Geschrieben und geprüft von der Psychologin Cristina Roda Rivera.

Letzte Aktualisierung: 10. März 2023

Die Todesstudie von Tuskegee in Macon County (Alabama) war schockierend: Das Ziel war, die Entwicklung von Syphilis bei afroamerikanischen Männern mit niedrigem sozioökonomischem Status zu analysieren. Die Probanden wurden nicht über ihre Syphilis-Diagnose unterrichtet, es wurde ihnen lediglich mitgeteilt sie hätten “schlechtes” Blut. Dieser rassistische Menschenversuch führte zur Überarbeitung und Verschärfung ethischer Standards und Normen. Erfahre anschließend mehr über dieses grausame Experiment.

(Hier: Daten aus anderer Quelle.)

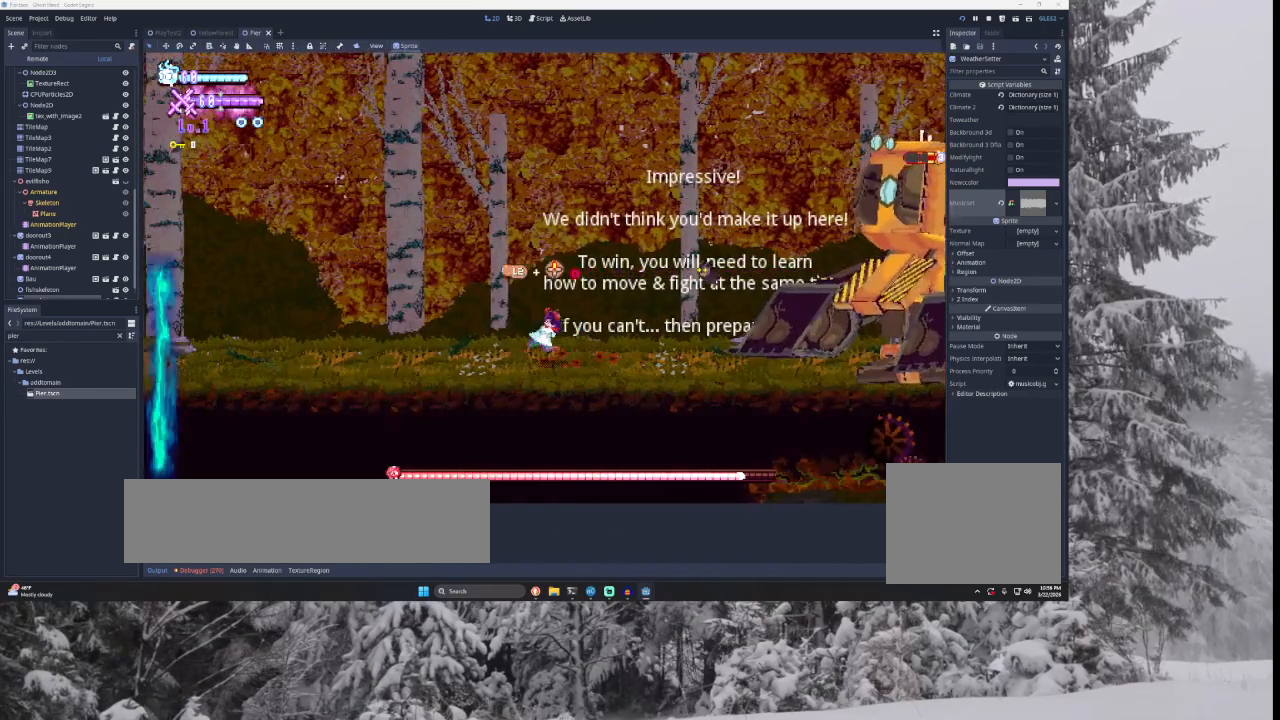
{"buttons": [], "left_stick": "left", "right_stick": "center", "events": []}
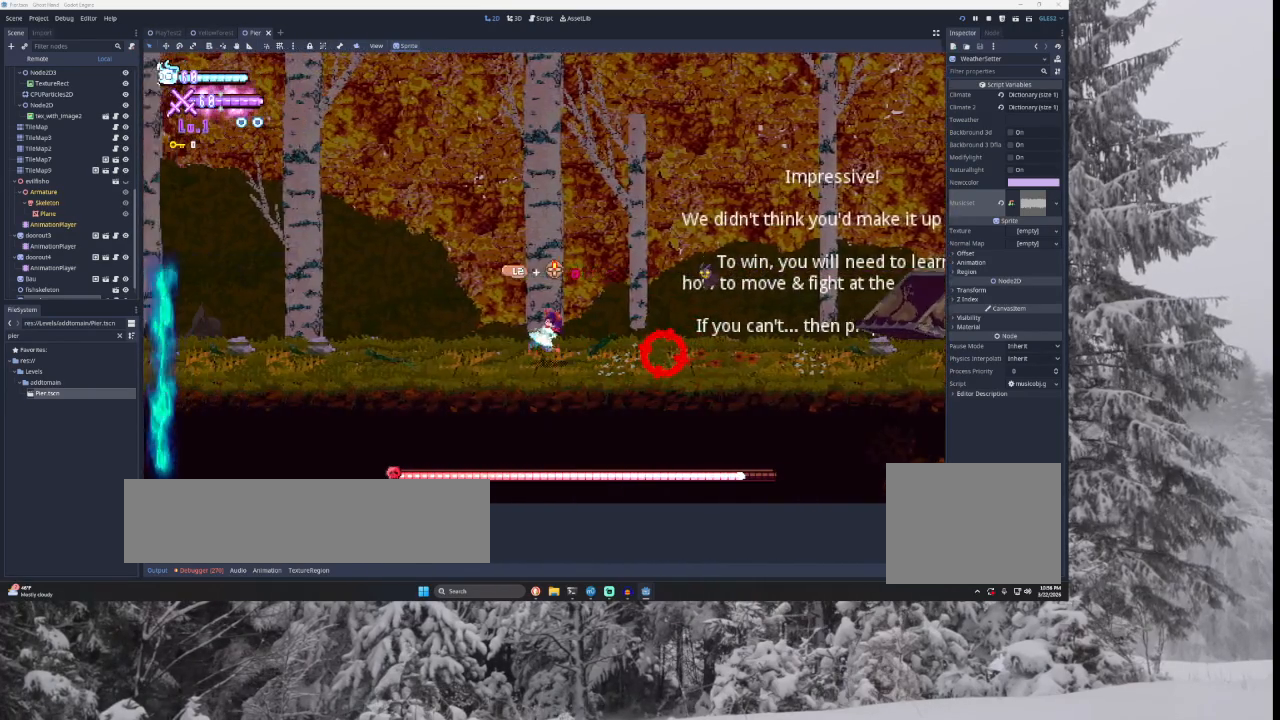
{"buttons": [], "left_stick": "left", "right_stick": "center", "events": []}
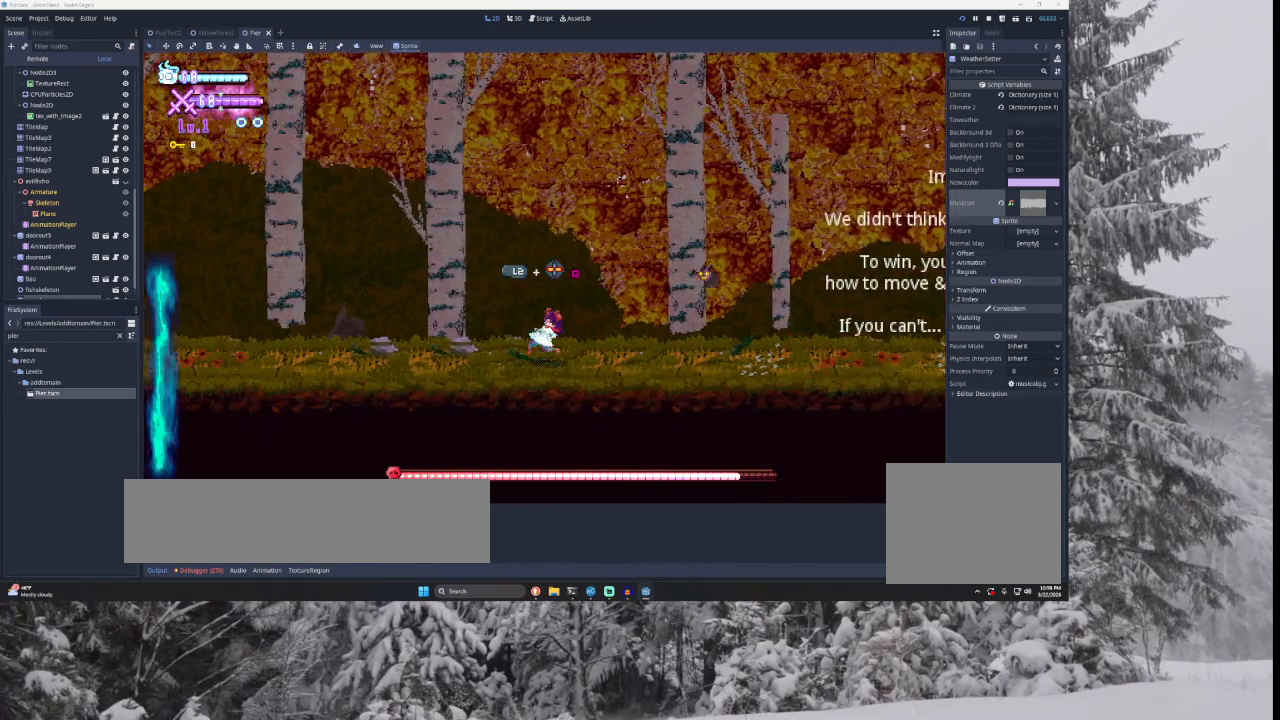
{"buttons": [], "left_stick": "left", "right_stick": "center", "events": []}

Die Tuskegee-Syphilis-Studie beabsichtigte nicht, die Gesundheit der Versuchsteilnehmer zu verbessern. Es ging vielmehr darum, rassistische Vorurteile über die Gesundheit der afroamerikanischen Bevölkerung zu verstärken. Schwerpunkte waren mangelnde Pflege und Promiskuität. Obwohl eine Behandlung von Syphilis gefunden wurde, erhielten die Teilnehmer keine Medikation.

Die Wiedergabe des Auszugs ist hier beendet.